Binotto war als Motoreningenieur an Michael Schumachers Titelserie bei Ferrari von 2000 bis 2004 beteiligt. Der Deusche ist mit sieben Siegen Rekordgewinner auf dem Kurs, der die Fahrer noch immer begeistert. „Ich liebe sie, sie ist eine technische Strecke mit vielen schnellen Kurven, die es einem erlauben, in einen Rhythmus zu kommen“, schwärmte Alpha-Tauri-Pilot Pierre Gasly, „und es gibt keine Verschnaufpause, weil sie ziemlich kurvig ist.“
1994: Das schwarze Wochenende von Imola
Eine dieser Kurven ist die Tamburello, wo Senna sein Leben verlor. Es war ein schwarzes Wochenende im Frühjahr 1994, als zunächst Sennas Landsmann Rubens Barrichello einen schweren Crash noch überstand, dann aber der Österreicher Roland Ratzenberger sein Leben ließ.

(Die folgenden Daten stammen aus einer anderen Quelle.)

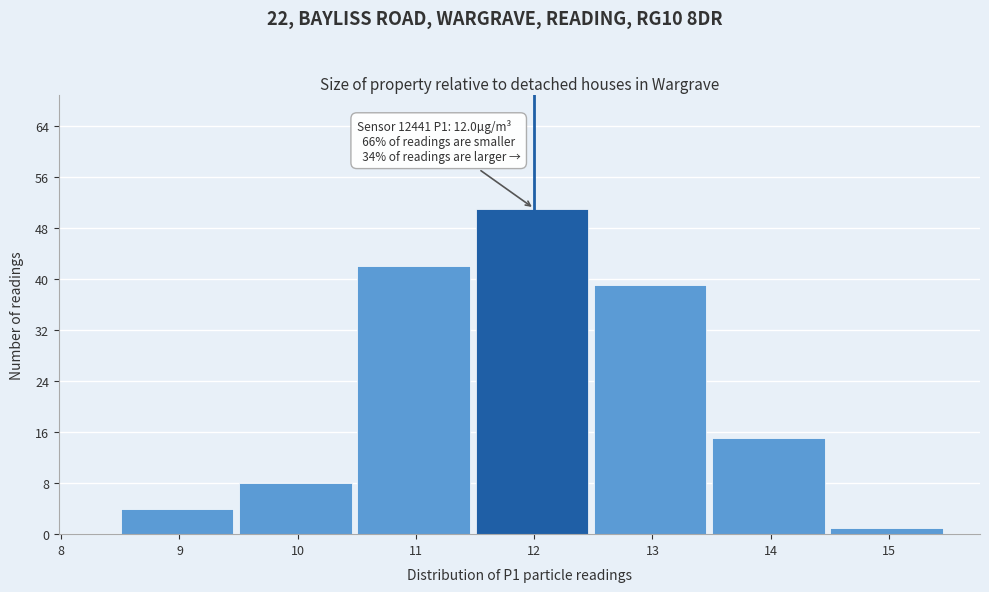

Over which range of the x-axis is the bar tallest?

11.48 to 12.48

Ayrton Senna im April 1994: Wenige Tage später verunglückte der Brasilianer in Imola tödlich. © AFP / TORU YAMANAKA

Senna, diese Lichtgestalt, dieser dreimalige Weltmeister, war schwer getroffen. Dennvoch setzte er sich am Rennsonntag am 1. Mai in seinen Williams. „Was willst du noch beweisen?“, hat der damalige Rennarzt Sid Watkins Senna nach eigener Schilderung vor dem Erlöschen der Roten Ampeln gefragt und damit zum sofortigen Rücktritt überreden wollen.

Der Mann, dem sogar die Chance zum Präsidentenamt in Brasilien zugetraut wurde, startete dennoch, verunglückte in der Tamburello und starb. „Wir haben wahrscheinlich das kostbarste Talent in der Geschichte der Formel 1 verloren“, sagte Carlos Sainz.

Dieser schmale Kurs, der einer Berg- und Talfahrt gleicht und nach diesen tragischen Tagen entschärft wurde, ist immer noch gefährlich. Geschichte, Umgebung und Rhythmus beeindrucken die Fahrer auch heute noch. Und darum geht es doch im Rennsport, oder?